Maeve Óg O'Leary
- Date of birth: 6 March 2000 (age 25)
- Place of birth: Ballina, Ireland
- Height: 1.63 m (5 ft 4 in)
- Weight: 70 kg (11 st; 150 lb)
- School: St Anne's Community College
- University: Dublin City University
- Notable relative(s): Shane O'Leary (brother)

Rugby union career
- Position(s): Back-row

Amateur team(s)
- Years: Team / Apps / (Points)
- Ballina-Killaloe /  / ()
- Blackrock College /  / ()

Senior career
- Years: Team / Apps / (Points)
- 2021–: Munster /  / ()

International career
- Years: Team / Apps / (Points)
- 2021–: Ireland / 4 / (0)
- Correct as of 25 March 2023

= Maeve Óg O'Leary =

Irish rugby union player

Maeve Óg O'Leary (born 6 March 2000) is an Irish rugby union player.

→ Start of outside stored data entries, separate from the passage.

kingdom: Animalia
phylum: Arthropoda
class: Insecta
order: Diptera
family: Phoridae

She plays for Blackrock College in the women's All-Ireland League, Munster in the IRFU Women's Interprovincial Series and Ireland internationally. O'Leary can play across the back-row.

==Early life and education==
O'Leary was born in Ballina, County Tipperary and attended St Anne's Community College, where she was first introduced to rugby union and, in 2015, helped form the schools first girls rugby team. As well as rugby, O'Leary also played camogie and softball, representing Ireland in the latter at two under-19 world championships and making her senior debut in 2019.

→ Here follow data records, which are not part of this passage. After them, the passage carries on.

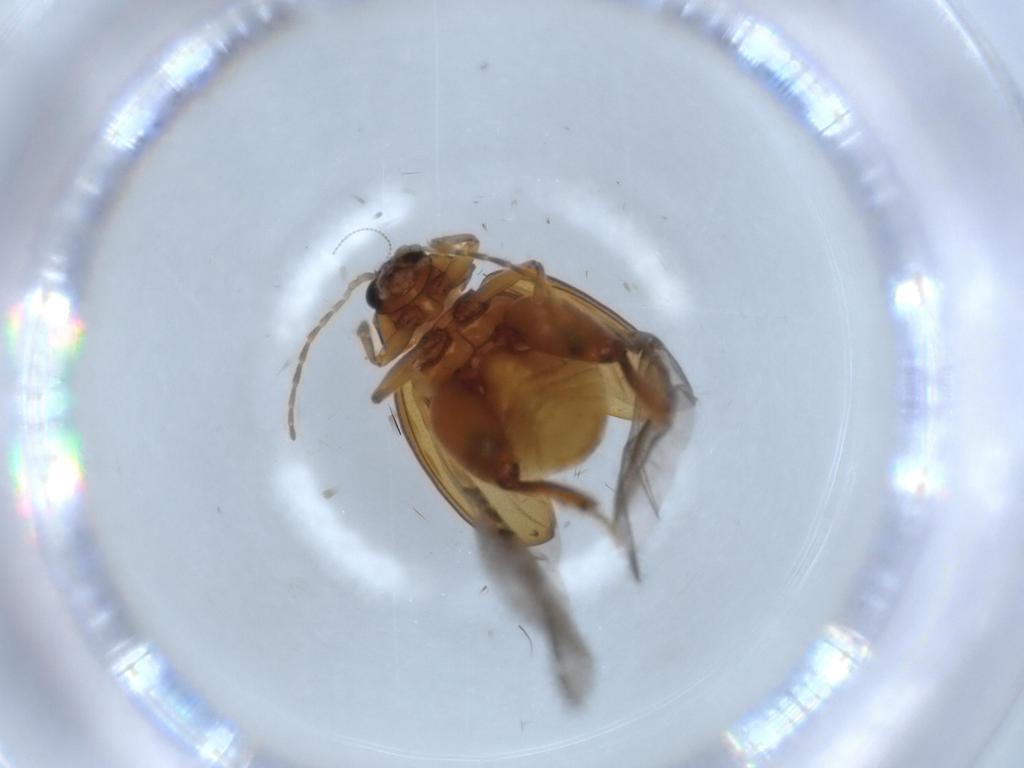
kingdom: Animalia
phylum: Arthropoda
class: Insecta
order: Coleoptera
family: Chrysomelidae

O'Leary also played rugby for her home club Ballina-Killaloe RFC after they formed a girls team in 2015 too, playing first as a centre and fly-half, however, when O'Leary left school to attend Dublin City University and began playing college rugby and club rugby with Blackrock College, she began playing in the back-row. O'Leary studied for a master's degree in public relations and strategic communications whilst at Dublin City University.

==Club career==
===Blackrock College===
O'Leary joined Blackrock College and was part of the team that won the 2022 All-Ireland League Women's Division.

===Munster===
O'Leary earned representation at Munster under-18 level for both the 7s and 15s teams, playing for the 7s team in 2017 before making the 15s squad for the 2018 U18 Girls Interprovincial Championship. She made her senior Munster debut in 2021 and was part of the team that won the Interprovincial Championship in 2022 and retained the championship in 2023.

==International career==
O'Leary made her senior Ireland debut in 2021, featuring as a replacement for then-captain Ciara Griffin in their 20–10 win against the United States. During the 2022 Women's Six Nations Championship, O'Leary was the '24th player' for the opening three rounds providing injury cover, but made her tournament debut in the fourth round against England.